━━━ DATA UNDER STUDY ━━━

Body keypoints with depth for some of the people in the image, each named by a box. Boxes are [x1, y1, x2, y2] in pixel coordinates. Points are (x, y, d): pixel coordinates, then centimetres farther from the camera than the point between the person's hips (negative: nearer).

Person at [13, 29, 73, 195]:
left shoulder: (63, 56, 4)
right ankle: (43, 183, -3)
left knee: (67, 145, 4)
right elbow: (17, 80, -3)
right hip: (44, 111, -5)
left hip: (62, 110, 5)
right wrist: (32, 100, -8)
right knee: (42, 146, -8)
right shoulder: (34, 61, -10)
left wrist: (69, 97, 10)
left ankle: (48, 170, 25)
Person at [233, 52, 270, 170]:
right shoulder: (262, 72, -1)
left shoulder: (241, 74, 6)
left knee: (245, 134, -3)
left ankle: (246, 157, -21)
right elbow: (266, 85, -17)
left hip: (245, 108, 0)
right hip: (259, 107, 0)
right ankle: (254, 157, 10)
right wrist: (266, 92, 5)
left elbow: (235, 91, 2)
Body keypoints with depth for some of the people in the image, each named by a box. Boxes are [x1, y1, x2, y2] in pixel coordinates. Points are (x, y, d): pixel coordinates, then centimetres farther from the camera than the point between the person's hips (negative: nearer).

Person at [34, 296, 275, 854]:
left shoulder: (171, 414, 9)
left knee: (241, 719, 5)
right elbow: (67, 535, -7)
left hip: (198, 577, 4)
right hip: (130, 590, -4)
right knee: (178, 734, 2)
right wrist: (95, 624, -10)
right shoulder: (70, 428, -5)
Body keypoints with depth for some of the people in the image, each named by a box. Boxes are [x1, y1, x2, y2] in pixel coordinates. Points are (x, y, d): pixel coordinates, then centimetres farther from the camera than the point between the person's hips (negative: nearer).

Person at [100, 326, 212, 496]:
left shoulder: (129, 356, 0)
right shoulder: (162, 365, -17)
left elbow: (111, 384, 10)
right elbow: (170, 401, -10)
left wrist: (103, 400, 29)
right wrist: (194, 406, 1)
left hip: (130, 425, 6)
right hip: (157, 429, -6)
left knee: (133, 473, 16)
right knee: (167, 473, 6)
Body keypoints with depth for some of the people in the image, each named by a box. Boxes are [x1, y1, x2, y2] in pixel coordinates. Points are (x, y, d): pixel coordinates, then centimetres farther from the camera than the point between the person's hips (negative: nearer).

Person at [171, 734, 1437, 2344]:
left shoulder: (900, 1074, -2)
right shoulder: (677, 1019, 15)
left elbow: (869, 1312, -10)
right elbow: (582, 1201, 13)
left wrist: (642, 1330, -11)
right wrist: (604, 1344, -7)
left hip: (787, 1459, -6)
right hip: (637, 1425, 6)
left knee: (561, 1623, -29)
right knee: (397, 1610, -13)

━━━

EXERCISE PROMPT: Reply by returning the full set of records above exactly.

TASK RESPONSE:
Body keypoints with depth for some of the people in the image, each named by a box. Boxes are [x1, y1, x2, y2] in pixel coordinates. Points are (x, y, d): pixel coordinates, then centimetres farther from the camera than the point between the person's hips (negative: nearer).

Person at [13, 29, 73, 195]:
left shoulder: (63, 56, 4)
right ankle: (43, 183, -3)
left knee: (67, 145, 4)
right elbow: (17, 80, -3)
right hip: (44, 111, -5)
left hip: (62, 110, 5)
right wrist: (32, 100, -8)
right knee: (42, 146, -8)
right shoulder: (34, 61, -10)
left wrist: (69, 97, 10)
left ankle: (48, 170, 25)
Person at [233, 52, 270, 170]:
right shoulder: (262, 72, -1)
left shoulder: (241, 74, 6)
left knee: (245, 134, -3)
left ankle: (246, 157, -21)
right elbow: (266, 85, -17)
left hip: (245, 108, 0)
right hip: (259, 107, 0)
right ankle: (254, 157, 10)
right wrist: (266, 92, 5)
left elbow: (235, 91, 2)
Body keypoints with depth for some of the people in the image, each named by a box. Boxes are [x1, y1, x2, y2] in pixel coordinates. Points are (x, y, d): pixel coordinates, then centimetres farther from the camera than the point between the person's hips (negative: nearer).

Person at [34, 296, 275, 854]:
left shoulder: (171, 414, 9)
left knee: (241, 719, 5)
right elbow: (67, 535, -7)
left hip: (198, 577, 4)
right hip: (130, 590, -4)
right knee: (178, 734, 2)
right wrist: (95, 624, -10)
right shoulder: (70, 428, -5)
Body keypoints with depth for some of the people in the image, each named by a box. Boxes are [x1, y1, x2, y2] in pixel coordinates. Points are (x, y, d): pixel coordinates, then centimetres farther from the camera than the point between the person's hips (negative: nearer).

Person at [100, 326, 212, 496]:
left shoulder: (129, 356, 0)
right shoulder: (162, 365, -17)
left elbow: (111, 384, 10)
right elbow: (170, 401, -10)
left wrist: (103, 400, 29)
right wrist: (194, 406, 1)
left hip: (130, 425, 6)
right hip: (157, 429, -6)
left knee: (133, 473, 16)
right knee: (167, 473, 6)
Body keypoints with depth for some of the people in the image, each named by a box. Boxes are [x1, y1, x2, y2] in pixel coordinates. Points are (x, y, d): pixel coordinates, then centimetres farther from the camera than the point between the person's hips (negative: nearer).

Person at [171, 734, 1437, 2344]:
left shoulder: (900, 1074, -2)
right shoulder: (677, 1019, 15)
left elbow: (869, 1312, -10)
right elbow: (582, 1201, 13)
left wrist: (642, 1330, -11)
right wrist: (604, 1344, -7)
left hip: (787, 1459, -6)
right hip: (637, 1425, 6)
left knee: (561, 1623, -29)
right knee: (397, 1610, -13)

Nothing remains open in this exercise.